▶ [Your assignment]: What is needed is an exact copy of the lines from the start of the records below through the line with "1 theelepel gemalen kardemom", without the pictures.

[Extracted page text data]
• • • • •
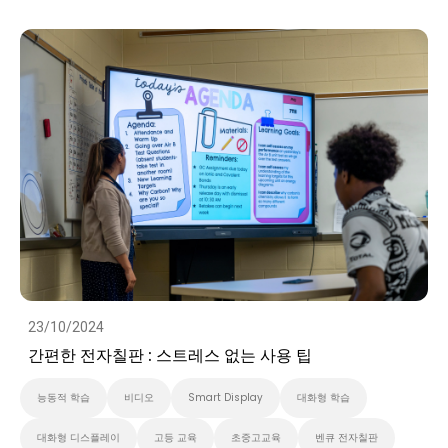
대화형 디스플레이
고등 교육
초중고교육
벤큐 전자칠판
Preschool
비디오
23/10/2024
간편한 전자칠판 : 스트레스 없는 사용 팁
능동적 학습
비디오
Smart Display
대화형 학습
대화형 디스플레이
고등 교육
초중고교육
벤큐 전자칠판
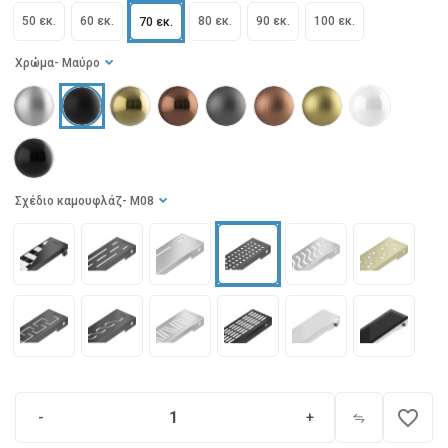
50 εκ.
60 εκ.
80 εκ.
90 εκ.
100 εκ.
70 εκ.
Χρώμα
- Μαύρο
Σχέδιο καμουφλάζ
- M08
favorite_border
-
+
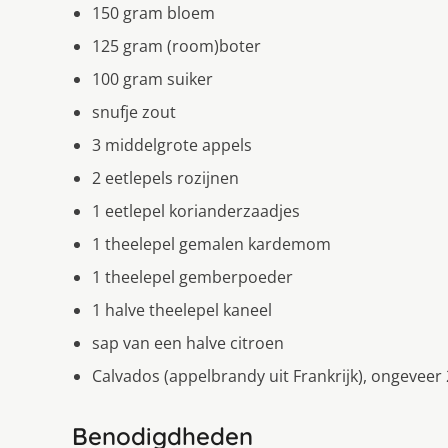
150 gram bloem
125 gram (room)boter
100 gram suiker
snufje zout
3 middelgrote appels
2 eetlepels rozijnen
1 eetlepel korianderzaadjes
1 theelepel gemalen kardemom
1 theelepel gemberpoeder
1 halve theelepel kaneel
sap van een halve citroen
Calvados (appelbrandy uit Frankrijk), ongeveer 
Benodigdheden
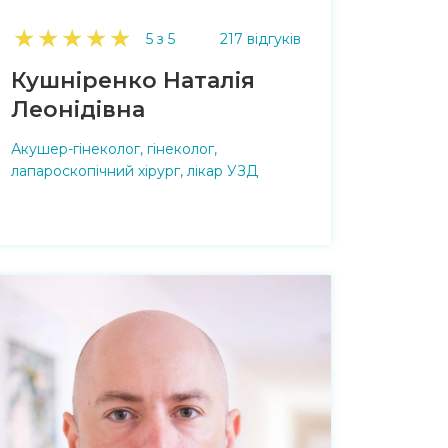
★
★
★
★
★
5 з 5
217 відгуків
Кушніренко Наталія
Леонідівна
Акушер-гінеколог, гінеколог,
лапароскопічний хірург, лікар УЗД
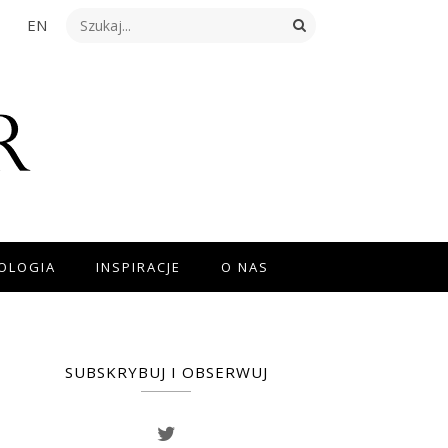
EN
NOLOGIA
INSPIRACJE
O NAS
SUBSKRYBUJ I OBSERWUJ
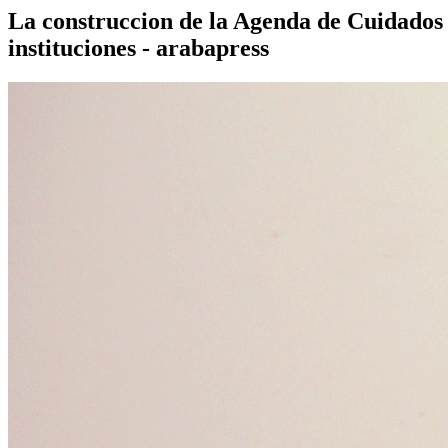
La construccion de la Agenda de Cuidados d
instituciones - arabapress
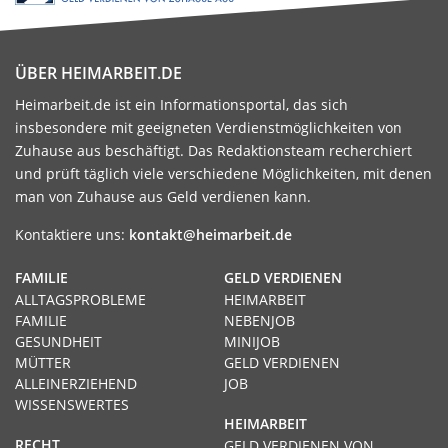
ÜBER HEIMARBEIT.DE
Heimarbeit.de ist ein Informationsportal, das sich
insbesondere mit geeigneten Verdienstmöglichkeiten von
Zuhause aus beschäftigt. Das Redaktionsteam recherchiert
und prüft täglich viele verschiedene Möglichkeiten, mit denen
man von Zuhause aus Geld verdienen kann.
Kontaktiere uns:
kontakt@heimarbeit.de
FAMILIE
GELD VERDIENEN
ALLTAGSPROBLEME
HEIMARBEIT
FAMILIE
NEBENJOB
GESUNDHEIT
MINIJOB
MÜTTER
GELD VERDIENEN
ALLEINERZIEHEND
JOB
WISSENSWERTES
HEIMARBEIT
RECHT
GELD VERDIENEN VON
• • • • •
▶ [Answer for the task]:
대화형 디스플레이
고등 교육
초중고교육
벤큐 전자칠판
Preschool
비디오
23/10/2024
간편한 전자칠판 : 스트레스 없는 사용 팁
능동적 학습
비디오
Smart Display
대화형 학습
대화형 디스플레이
고등 교육
초중고교육
벤큐 전자칠판
50 εκ.
60 εκ.
80 εκ.
90 εκ.
100 εκ.
70 εκ.
Χρώμα
- Μαύρο
Σχέδιο καμουφλάζ
- M08
favorite_border
-
+
150 gram bloem
125 gram (room)boter
100 gram suiker
snufje zout
3 middelgrote appels
2 eetlepels rozijnen
1 eetlepel korianderzaadjes
1 theelepel gemalen kardemom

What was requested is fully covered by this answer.